Slashdot Mirror


Bloggers are the New Plagiarism

mjeppsen writes "PlagiarismToday offers a thought-provoking article that frankly discusses concerns with plagiarism and rote content theft among bloggers. In the section entitled "Block quotes by the Dozen" the author mentions the so-called "gray area". That is PlagiarismToday's classification of the common blogger practice of re-using large blocks of text/content from the original article or source, even when the source is attributed."

2 of 326 comments (clear)

  1. Re:Bzzzzt! by DingerX · · Score: 3, Insightful

    Well, yeah, it is. In this case, while the citation may be there, enough of the text is taken that there's no point in consulting the original article (so it's not like aggregators such as slashdot, which point to the article). The blogger adds no additional content, and effectively profits (whether in "community kudos" or adsense) from unauthorized reproduction of someone else's content.

    That's plagiarism, whether cited it or not.

    Think of some of the "techno trends" blog links that make it to slashdot sometimes. Slashdot links to the blog; the blog contains pretty much the whole news item, and you're done.

  2. Heh. by SatanicPuppy · · Score: 3, Insightful

    Well, I don't forsee a rash of bloggers rushing out to crib chunks of Moby Dick.

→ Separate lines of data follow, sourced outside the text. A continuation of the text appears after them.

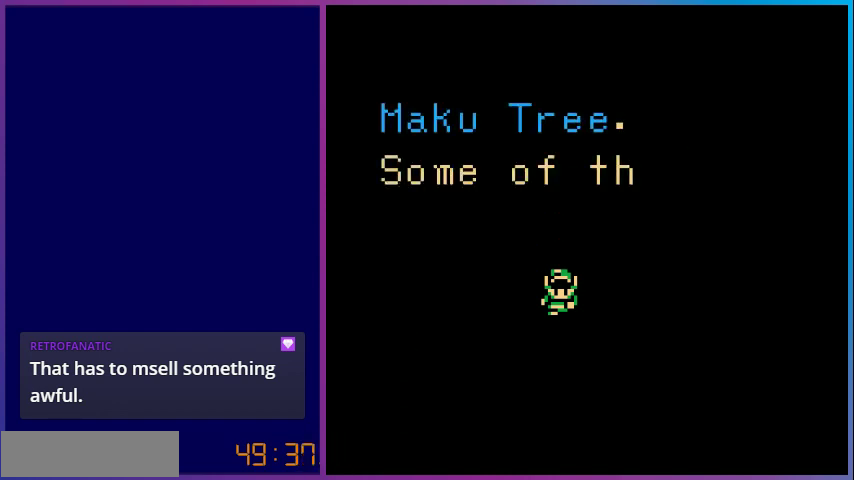
{"buttons": [], "events": []}
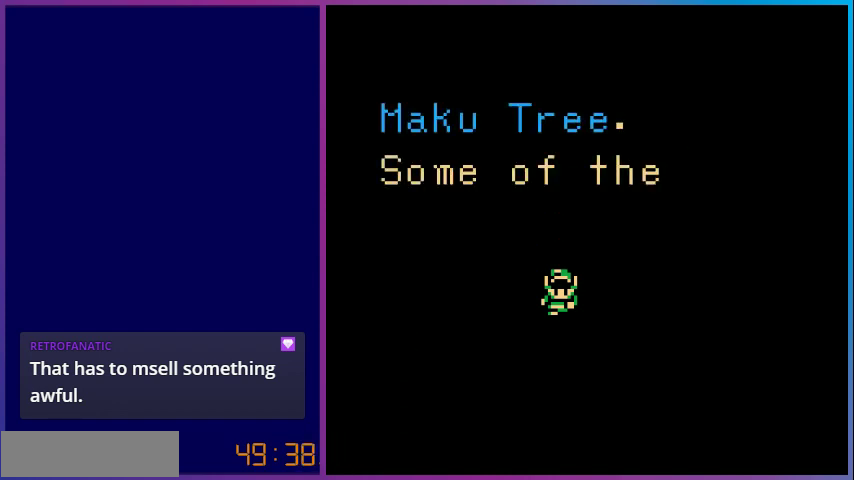
{"buttons": [], "events": []}
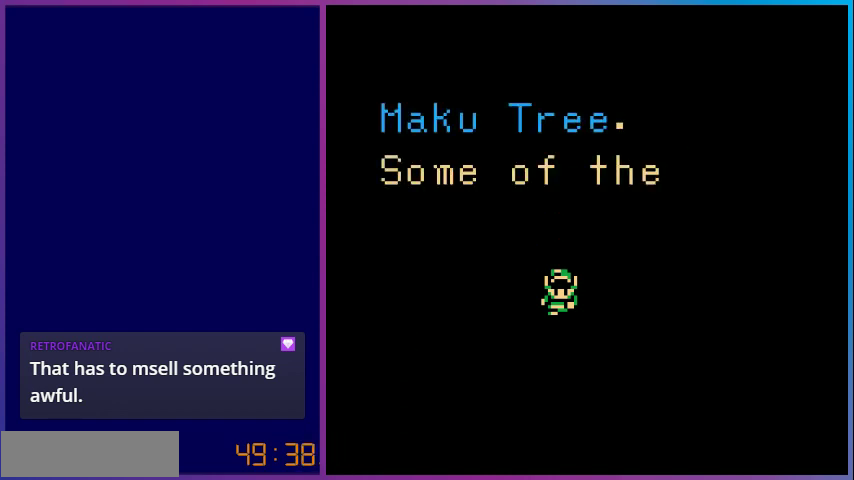
{"buttons": [], "events": [[133, "A", "down"], [300, "A", "up"]]}
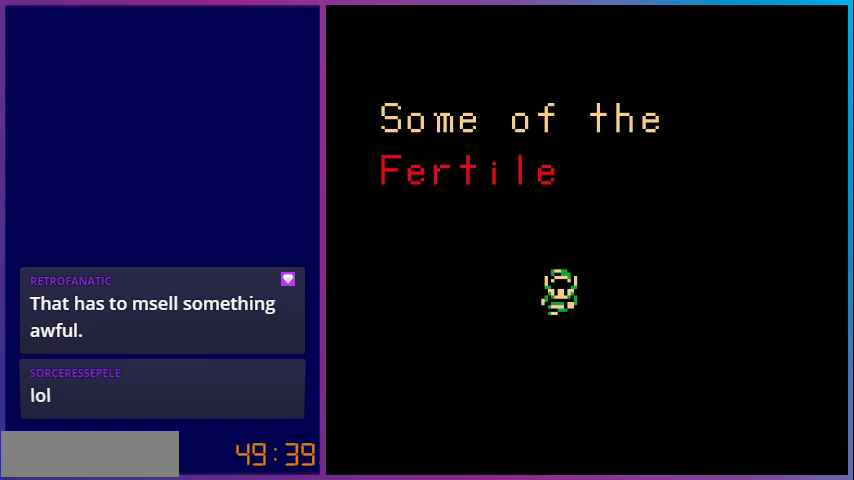
{"buttons": [], "events": []}
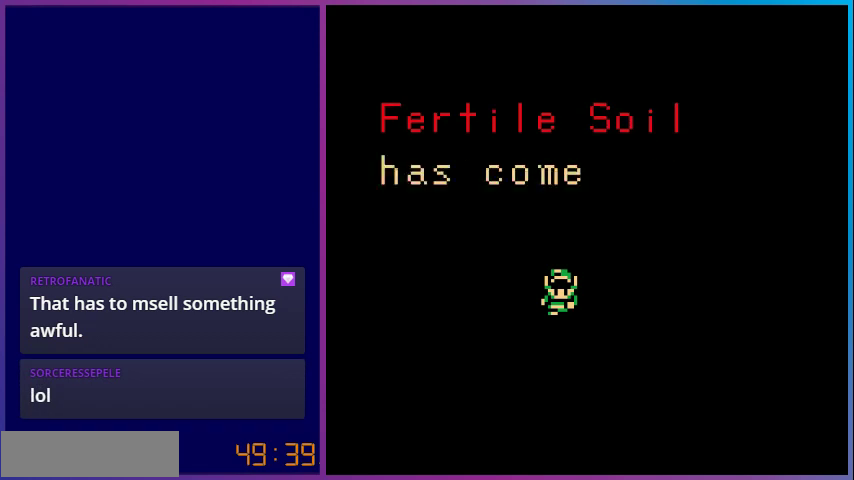
{"buttons": [], "events": []}
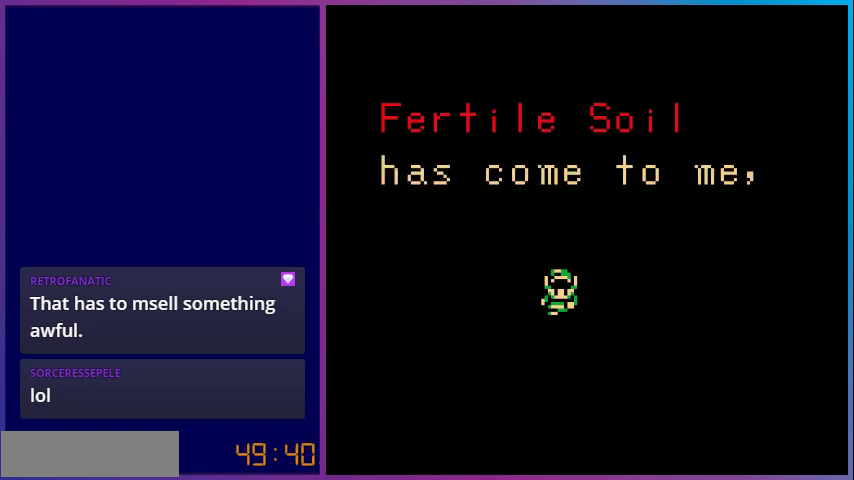
{"buttons": [], "events": [[67, "A", "down"], [233, "A", "up"]]}
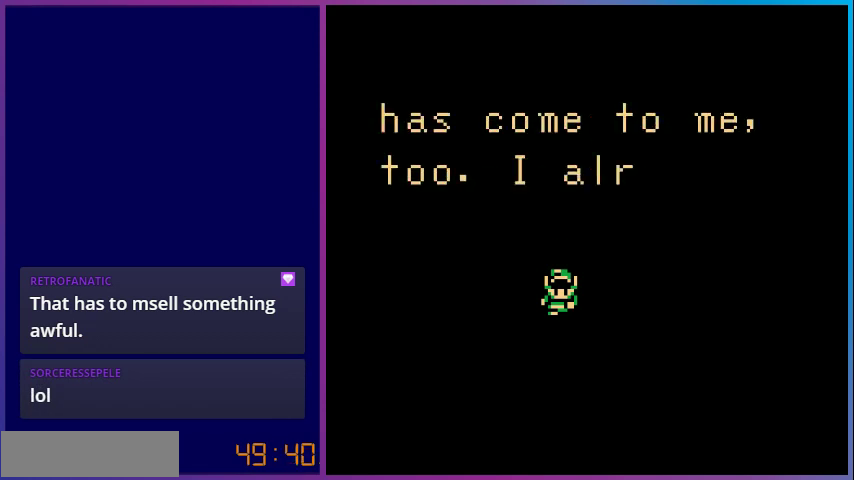
{"buttons": [], "events": []}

And clearly, when they correctly cite their sources, it's not plagarism.

    On the other hand, with the internet cash flow model being built around page views, it is clearly dishonest for a blogger to simply copy-paste someone else's content on their own site.

    Someone who is actually creating their own content would be satisfied with a hyperlink...for them to be pasting huge chunks of material, suggests to me that they have a simple (and intellectually dishonest) profit motive.

    On the other hand, I do like the occasional full article text post, but I think that should only be in the comments, and only where there is a link in the top-level post, which is either restricted (i.e. WSJ, NYT, AJC, etc) or Slashdotted.

    Either way I think a content provider could make a solid case for copyright infringement. If I printed my own copy of someone else's book with a citation at the beginning stating that all that follows comes from this other book, then I'm clearly ripping them off.

    --
    ad logicam Claiming a proposition is false because it was presented as the conclusion of a fallacious argument.